* **TASK STATEMENT**: Reproduce every line of the entries below word for word, leaving out the pictures.

* **DATASET ENTRIES**:
┄┄┄┄┄┄┄┄┄┄

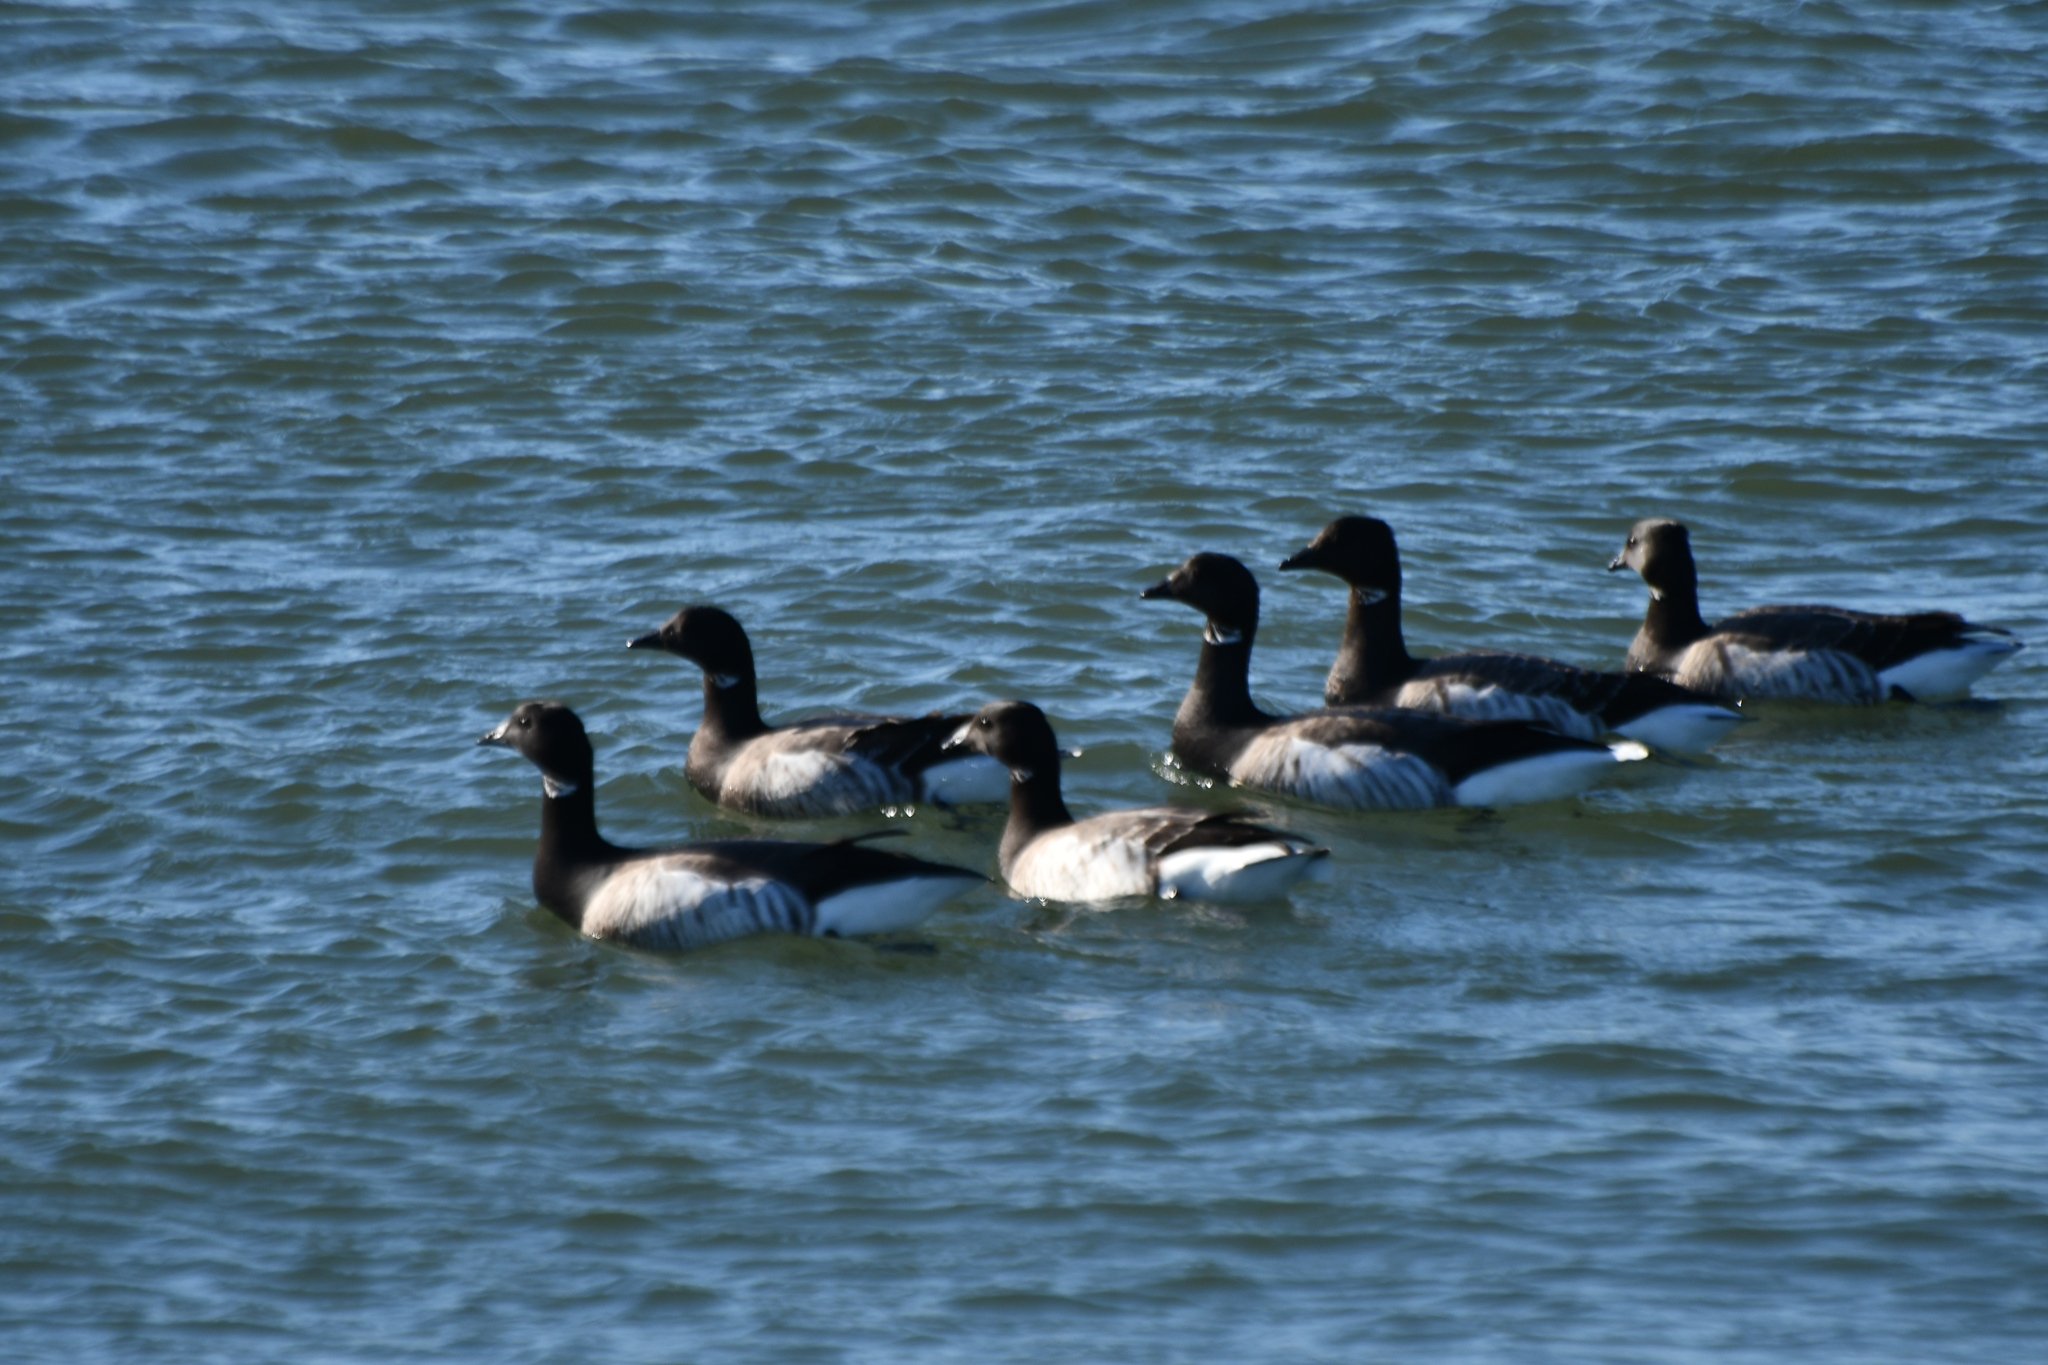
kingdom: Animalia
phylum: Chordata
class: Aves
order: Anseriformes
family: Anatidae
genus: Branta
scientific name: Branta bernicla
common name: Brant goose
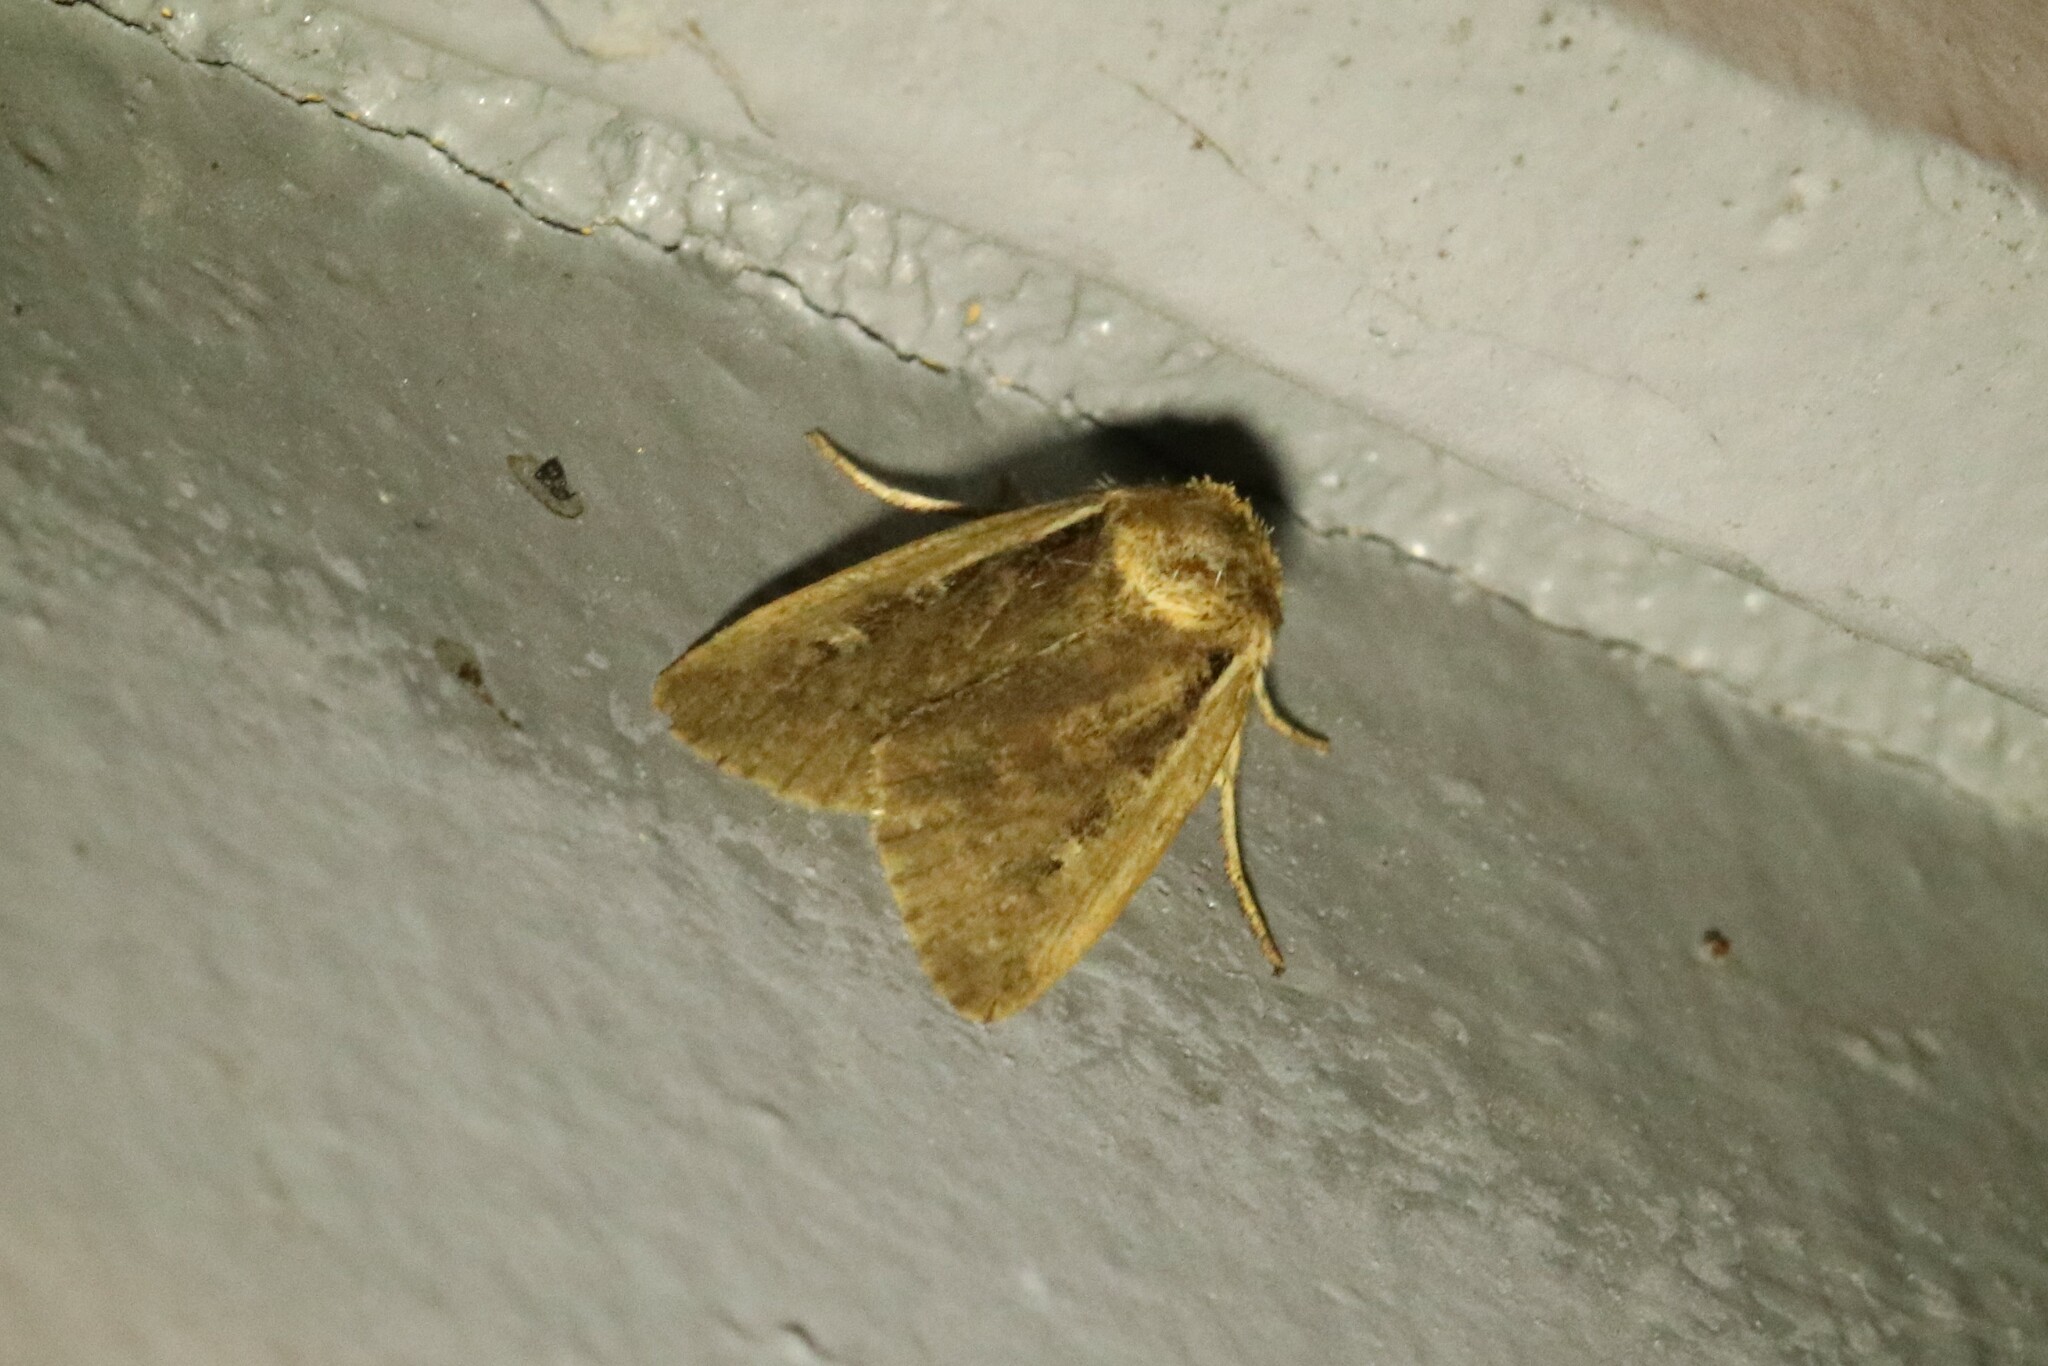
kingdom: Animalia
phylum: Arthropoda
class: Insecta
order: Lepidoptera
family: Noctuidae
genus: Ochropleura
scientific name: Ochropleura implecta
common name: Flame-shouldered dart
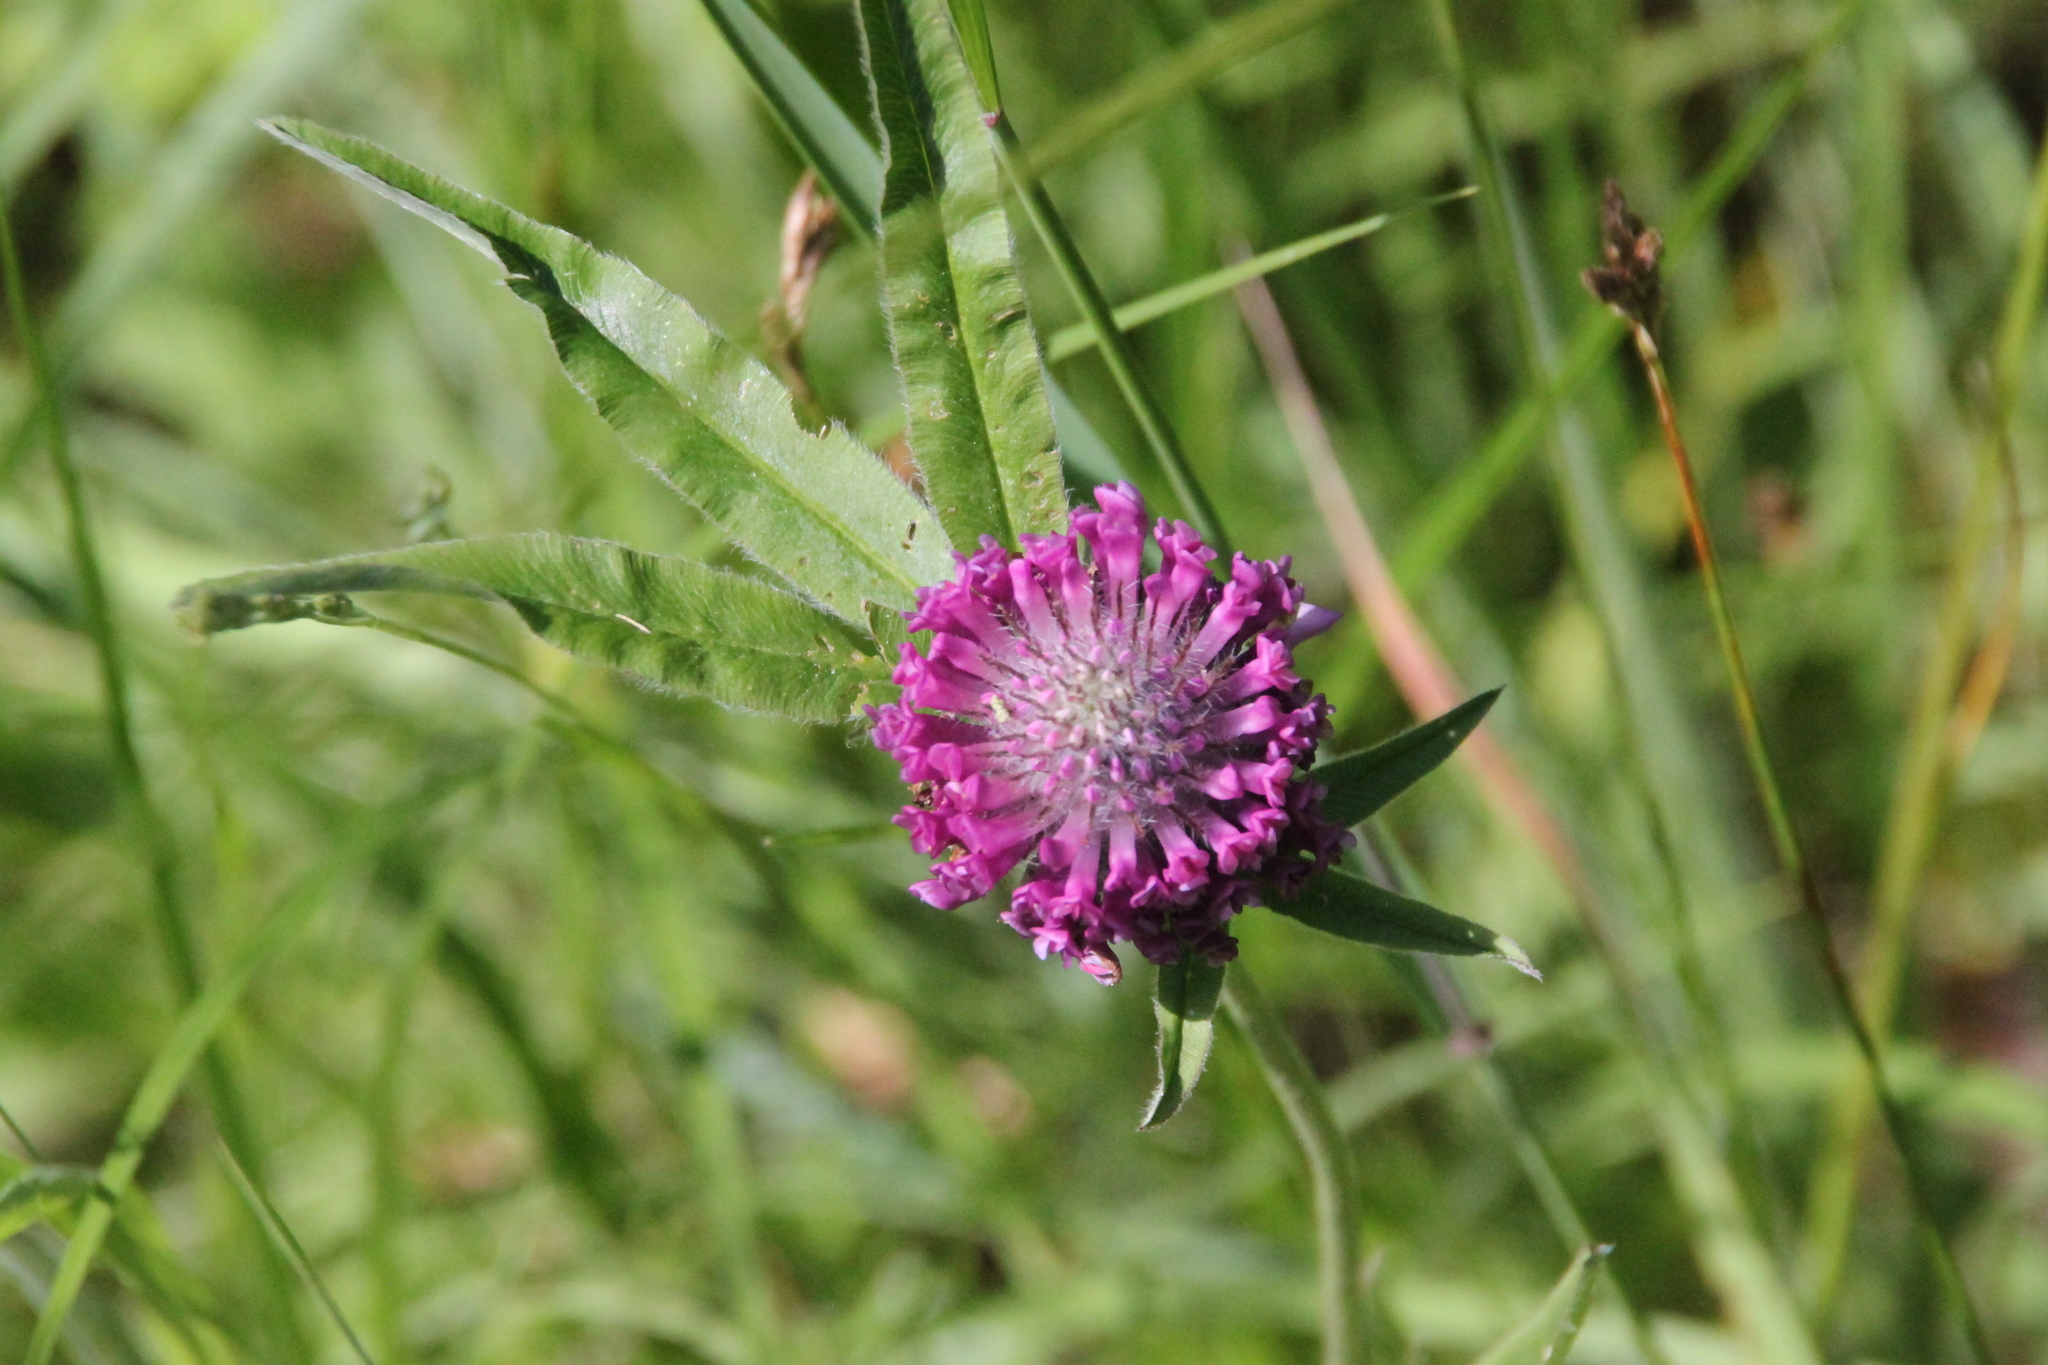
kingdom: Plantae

┄┄┄┄┄┄┄┄┄┄

* **RESPONSE BELOW**:
kingdom: Animalia
phylum: Chordata
class: Aves
order: Anseriformes
family: Anatidae
genus: Branta
scientific name: Branta bernicla
common name: Brant goose
kingdom: Animalia
phylum: Arthropoda
class: Insecta
order: Lepidoptera
family: Noctuidae
genus: Ochropleura
scientific name: Ochropleura implecta
common name: Flame-shouldered dart
kingdom: Plantae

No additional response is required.